> _AUFGABENSTELLUNG_: Setze den Text über Ernst-Wilhelm Gohl nach seinem letzten Satz fort.

___ TEXTAUSZUG ___

In Stuttgart steuert er als Mitglied des Landeskirchenausschusses die Personalpolitik an entscheidender Stelle mit und scheut sich nicht, auch unbequeme Entscheidungen zu treffen. Auch wenn er selbst äußerst agil wirkt, ist Gohl ein entschiedener Gegner von Aktionismus in der Kirche. „Wir brauchen nicht noch weitere Studien und Projekte. Wir haben kein Erkenntnisproblem, sondern ein Umsetzungsproblem“, sagt er. Mit ihm an der Spitze der Landeskirche dürften notwendige Veränderungen zügiger als bisher umgesetzt werden.
Man staunt immer wieder, wie informiert und theologisch belesen der Ulmer Dekan ist. Trotz seiner vielfältigen Aufgaben findet er Zeit, zum Beispiel Bücher von Navid Kermani und Miroslav Volf zu lesen und die aktuellen theologischen Debatten informiert zu verfolgen. Ein klares Nein kommt von ihm zum „assistierten Suizid“ in Häusern der Diakonie. Offen dagegen zeigt er sich bei der Frage, ob auch muslimische Mitarbeiterinnen oder Mitarbeiter in diakonischen Einrichtungen tätig sein können. Im Blick auf öffentliche Äußerungen der Kirche zu politischen Fragen, rät er eher zur Zurückhaltung: „Weniger ist mehr!“ Insgesamt wünscht er sich eine Kirche, die an der Basis diakonischer und gemeinwesenorientierter unterwegs ist – bescheiden und doch selbstbewusst im Auftritt.
Während seines Studiums in Rom haben ihn besonders die Waldenser beeindruckt. „Die Theologie der Diaspora hat mich geprägt“, sagt Gohl, der aus einem württembergischen Pfarrhaus stammt. Ein Schmerz bleibt und trägt dazu bei, dass der gebürtige Stuttgarter nüchtern und bodenständig geblieben ist: Der Sohn Johannes verunglückte im Alter von dreieinhalb Jahren tödlich.
Seit 2014 ist Ernst-Wilhelm Gohl Vorsitzender von „Evangelium und Kirche“ und Leiter des synodalen Gesprächskreises. In den monatlichen Treffen des Leitungskreis, einer Art Denkfabrik für die Landeskirche, werden die aktuellen Fragen beraten und so Vorarbeit für die Diskussion in der Landessynode geleistet. Im Gesprächskreis erleben wir ihn als Teamplayer, der es versteht, die Stärken des Teams zur Geltung zu bringen.

___ EXTRAHIERTE DATEN ___

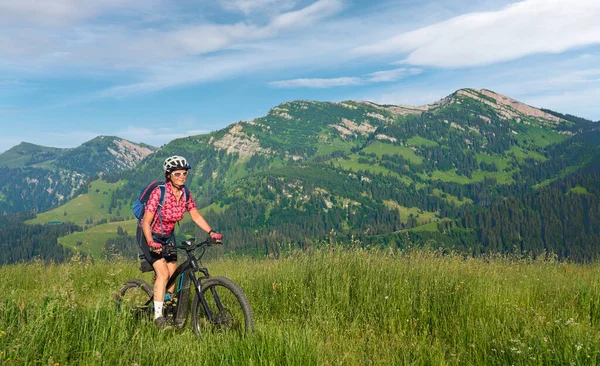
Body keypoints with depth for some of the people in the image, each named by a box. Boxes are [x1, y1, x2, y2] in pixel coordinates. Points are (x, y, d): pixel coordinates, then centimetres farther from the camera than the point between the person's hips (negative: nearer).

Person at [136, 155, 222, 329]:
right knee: (163, 273, -17)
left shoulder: (185, 193, -9)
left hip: (167, 235, 6)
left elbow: (196, 216, -3)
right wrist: (151, 242, -43)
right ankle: (158, 315, -8)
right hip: (149, 235, -6)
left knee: (172, 275, 5)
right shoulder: (159, 192, -27)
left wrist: (211, 232, -15)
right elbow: (146, 222, -28)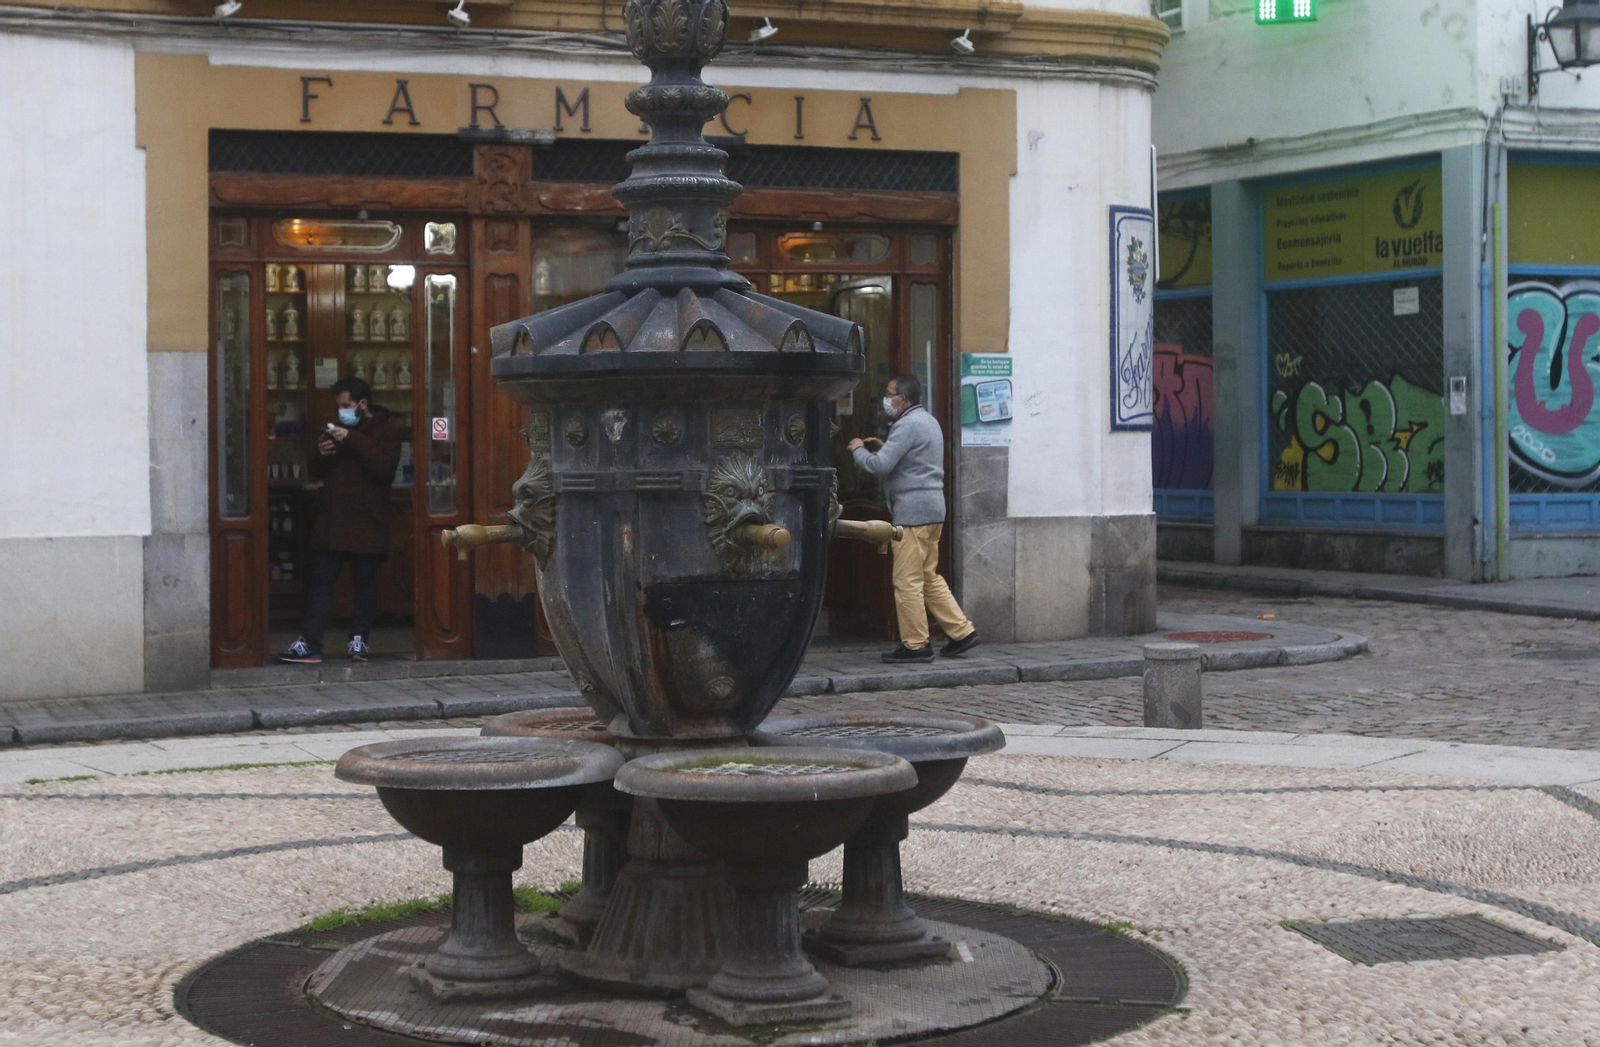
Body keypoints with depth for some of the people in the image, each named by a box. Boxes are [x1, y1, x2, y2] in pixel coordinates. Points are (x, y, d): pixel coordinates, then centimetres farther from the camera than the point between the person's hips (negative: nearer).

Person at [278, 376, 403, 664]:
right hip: (331, 521, 5)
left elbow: (384, 467, -18)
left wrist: (352, 441, -20)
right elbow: (317, 472, 20)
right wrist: (321, 455, -3)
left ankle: (359, 640, 12)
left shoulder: (385, 431, 0)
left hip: (366, 524, -5)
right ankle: (309, 642, -4)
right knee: (320, 581, -1)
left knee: (365, 582, 3)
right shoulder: (336, 431, 19)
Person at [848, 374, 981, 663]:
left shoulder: (907, 425, -14)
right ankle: (962, 632, 13)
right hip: (933, 508, 10)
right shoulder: (929, 421, 19)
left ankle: (915, 644, -1)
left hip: (912, 510, -10)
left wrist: (859, 450, -1)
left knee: (907, 580, -4)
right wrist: (883, 448, 19)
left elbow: (879, 465, -20)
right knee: (928, 577, 15)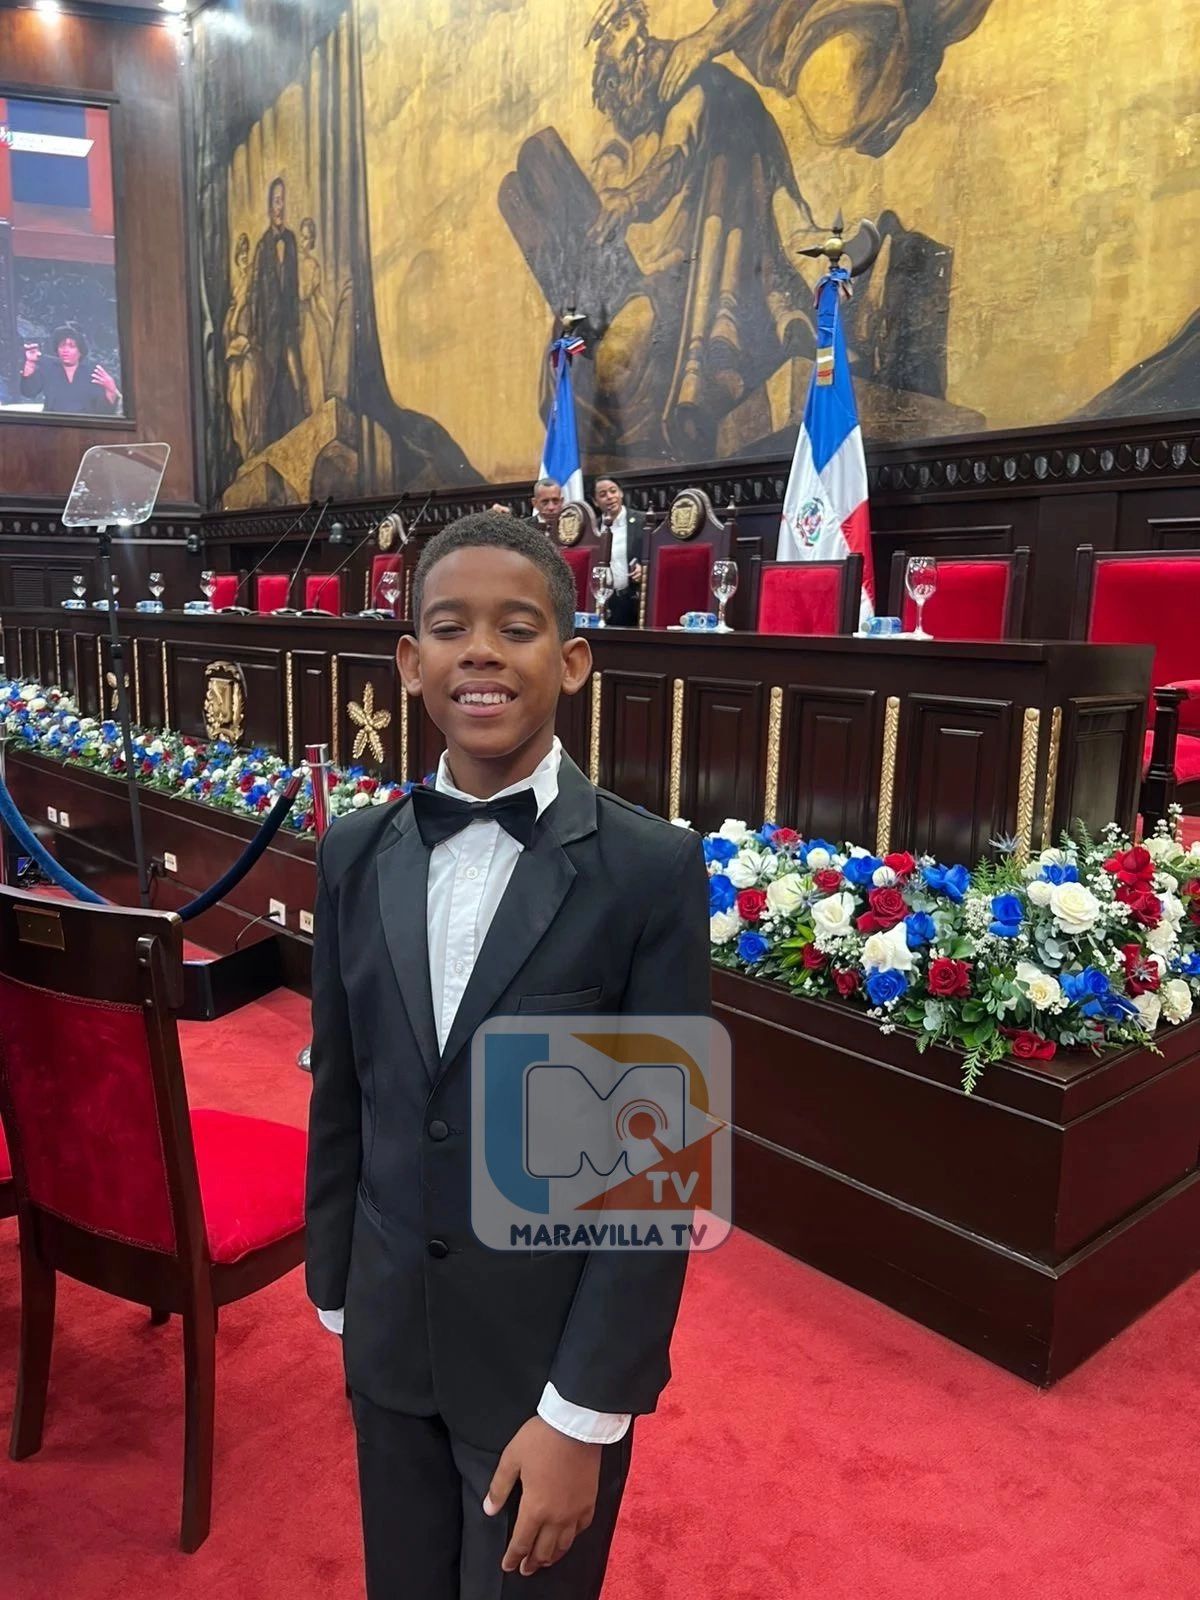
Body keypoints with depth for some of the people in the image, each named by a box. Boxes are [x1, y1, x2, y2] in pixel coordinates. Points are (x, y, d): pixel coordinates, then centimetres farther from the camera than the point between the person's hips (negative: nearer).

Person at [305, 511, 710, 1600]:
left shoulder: (654, 870, -18)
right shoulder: (356, 855, -4)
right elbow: (340, 1096, 4)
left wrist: (583, 1413, -13)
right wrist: (336, 1294, 10)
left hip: (553, 1349, -4)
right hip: (390, 1337, 4)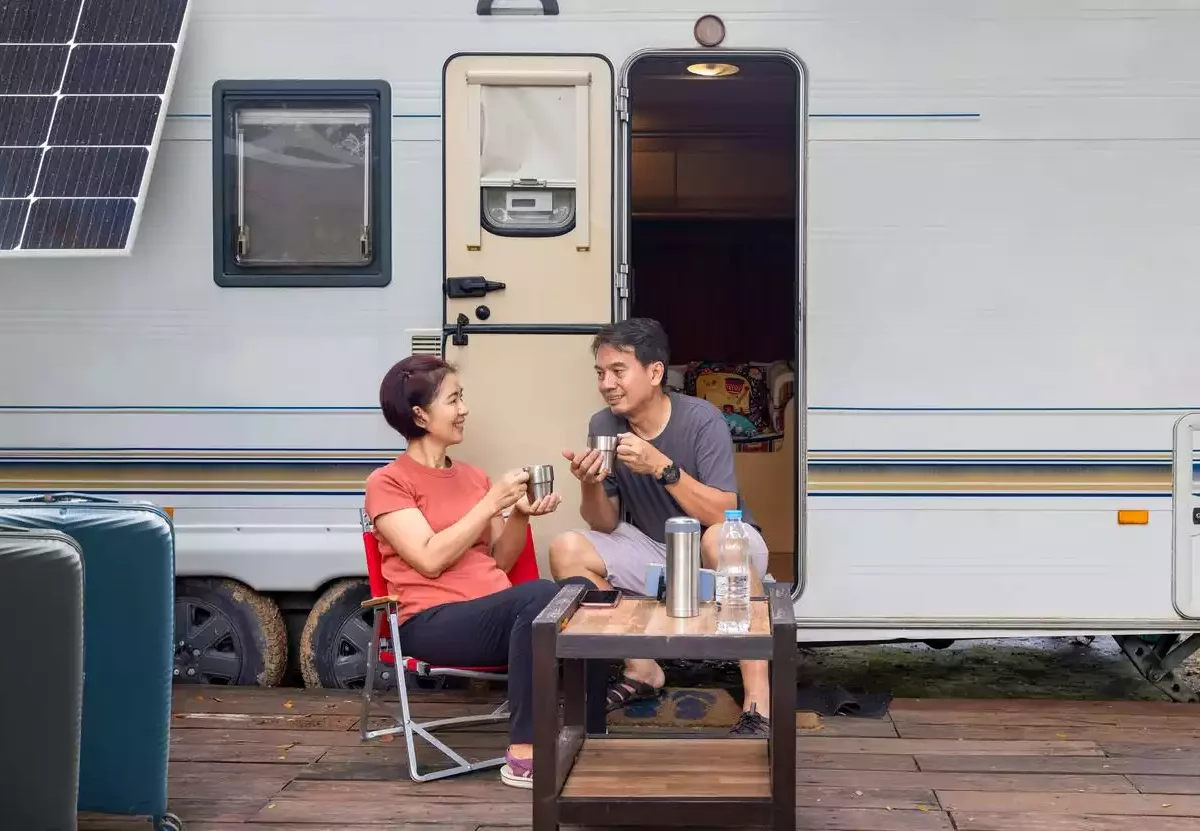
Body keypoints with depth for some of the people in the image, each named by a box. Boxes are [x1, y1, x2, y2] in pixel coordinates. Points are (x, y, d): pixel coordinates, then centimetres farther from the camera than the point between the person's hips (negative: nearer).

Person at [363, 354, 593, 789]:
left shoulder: (473, 476, 22)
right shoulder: (387, 483, 2)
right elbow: (431, 559, -12)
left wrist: (521, 513, -1)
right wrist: (491, 503, -12)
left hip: (496, 611, 6)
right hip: (433, 621, -6)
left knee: (578, 589, -28)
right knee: (539, 596, -36)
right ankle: (523, 756, -31)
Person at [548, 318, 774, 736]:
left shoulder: (702, 420, -21)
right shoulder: (603, 426, -9)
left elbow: (723, 515, -27)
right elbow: (606, 526, -4)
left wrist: (661, 466, -37)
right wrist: (591, 485, -26)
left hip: (721, 555, -5)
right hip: (653, 550, 5)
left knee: (719, 539, -38)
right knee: (566, 550, -14)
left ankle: (758, 699, -31)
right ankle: (642, 669, 1)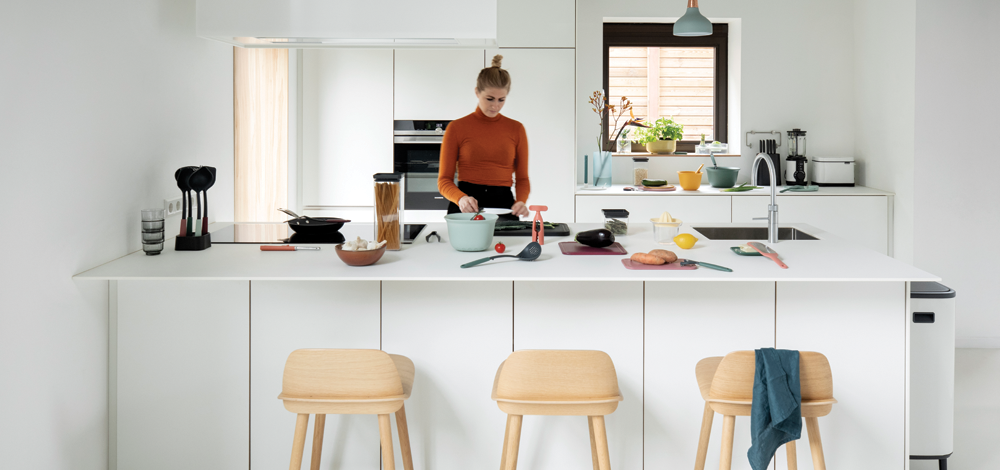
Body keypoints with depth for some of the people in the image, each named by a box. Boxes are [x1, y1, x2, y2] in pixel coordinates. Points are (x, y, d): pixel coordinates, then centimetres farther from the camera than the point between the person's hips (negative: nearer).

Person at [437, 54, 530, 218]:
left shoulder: (516, 129, 11)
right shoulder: (457, 128, 4)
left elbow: (522, 178, 14)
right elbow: (444, 180, 4)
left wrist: (521, 201, -7)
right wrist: (460, 198, -17)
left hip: (504, 204, 1)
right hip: (466, 209, -1)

___

> _ERGEBNIS_:
Uneitel, nahbar, humorvoll und unglaublich kommunikativ – diese Eigenschaften von Ernst-Wilhelm tragen dazu bei, dass unsere Zusammenarbeit in der Landessynode so konstruktiv ist und Spaß macht. In alle Gesprächskreise hinein unterhält er freundschaftliche Kontakte. Er sucht das Gespräch und scheut die Auseinandersetzung nicht. Die Sozialen Medien nutzt er nicht in erster Linie für die eigene Inszenierung, sondern als Diskussionsplattform. In der Prälaturstadt gilt er als „die evangelische Stimme in Ulm“. Menschen aus seinem näheren Umfeld beschreiben ihn als „maximal belastbar“.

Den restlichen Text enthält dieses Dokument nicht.